Cem Boyner'den SABAH'a özel: Türkiye patlıyor. Büyük fırsat var. Yabancının geldiği ortamda yurtdışına açılmak dünyanın tersine gitmek olur.
Yabancı bizi yoldan çevirdi
Grubun lideri Cem Boyner, "Türkiye patlıyor. Büyük fırsat var. Harvey Nichols'ın geldiği, Saks Fifth Avnenu'nün görüşmeler yaptığı bir ortamda, Doha ya da Amman ile ilgilenmek dünyanın tersine gitmek demek" dedi 2005'te dışa açılma politikasıyla Moskova ve Kahire'de Boyner ve Beymen mağazası açan Boyner Grubu, Türkiye'de büyüme kararı alarak, Kahire dışında yurtdışındaki hızını yavaşlatma kararı aldı.
Boyner Grubu, kendi yarattığı Advantage kartı iyi bir anlaşmayla HSBC Bank'a sattığında hepimiz şapka çıkarttık. Marka yaratmakta, o markanın katma değerini çok kısa sürede kat be kat arttırma konusunda Boyner Ailesi ve özellikle de Cem Boyner gibisi yok galiba. Ama bu kez öyle olmadı. Türkiye'nin yıldızının yükseldiği günlerde Boyner Grubu'nun kapısını bir yatırım şirketi olan Kohlberg Kravis Roberts Co. (KKR) çaldığında, her şeyin bu kadar hızlı gelişeceğini kimse tahmin etmedi. Boyner Ailesi, Beymen'in yüzde 50'sini, Boyner mağazasının ise yüzde 60'ını KKR'ye satma konusunda anlaşmaya çabuk vardı. Ancak tam imzaları atacağı sırada, Türkiye bir türbülans yaşadı. Ve Türk şirketlerinin varlık değeri düştü. Boyner de anlaşma yapmadan ortaklık görüşmelerini sonlandırdı. Cem Boyner ile son gelişmelerinin ışığında, Kahire'yi, yeni ortaklıkları ve TÜSİAD'ı konuştuk...
*
Dışarda büyümektense içerde büyümekten söz etmeye başladınız, neden? Çok fırsat var ve çok büyük yabancı ilgisi var. Yani Türkiye'ye Harvey Nichols'ın geldiği bir zamanda, Saks Fifth Avenue'nün gelmek için görüşmeler yaptığı bir anda, Amman'la, Doha'ya, Arabistan'la, Rusya ile ilgilenmek biraz dünyanın tersine gitmek gibi oluyor. Türkiye bu kadar cazipken, bizim Türkiye'ye ilgimizi azaltmamız çok anlamlı değil. Türkiye patlıyor. Biz burda bir operasyona başladığımız zaman maksimum 24 ay içinde operasyonu nakde çevirebiliyoruz ve ciddi kâr ediyoruz.

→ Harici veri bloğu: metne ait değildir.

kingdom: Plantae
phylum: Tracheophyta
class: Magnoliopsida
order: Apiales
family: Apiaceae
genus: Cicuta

* Türkiye patlıyor diyorsunuz ama ortam şirket evliliklerini zora sokmadı mı? Aslında bizim aklımızda yabancı yatırımcı yoktu. Onlardan gelen ilgi gözümüzü açtı. Türkiye'deki gelişmemizi çok hızlandırabilecek bir ortaklıktı. Bizim dışımızda perakende alanında yatırımları olduğu için mutlaka öğreneceklerimiz vardı. Ayrıca Türkiye'nin bu müthiş gelişme dönenimde likit olmak çok önemli, çünkü dediğim gibi fırsatlar var. O nedenle ortaklık görüşmesini cazip bulduk. Hızlı da ilerledik. Ancak faizler yüzde 14'ten 21'e çıktığı zaman biz Türkler için faiz 7 puan yükseliyor. Yabancılar için yüzde 50 yükseliyor. Şimdi bunu kolay kolay bir Anglo Sakson yatırımcısına makul diye satamazsınız. Üç yıla yayılması gereken piyasa hareketleri bir haftada olunca, şirketlerin değerlendirilmesinde çok ciddi olumsuzluk oluyor. Her malın bir ederi var. O ederde buluşmak pek çok taraf arasında görüşmeleri bir anda buharlaştırdı.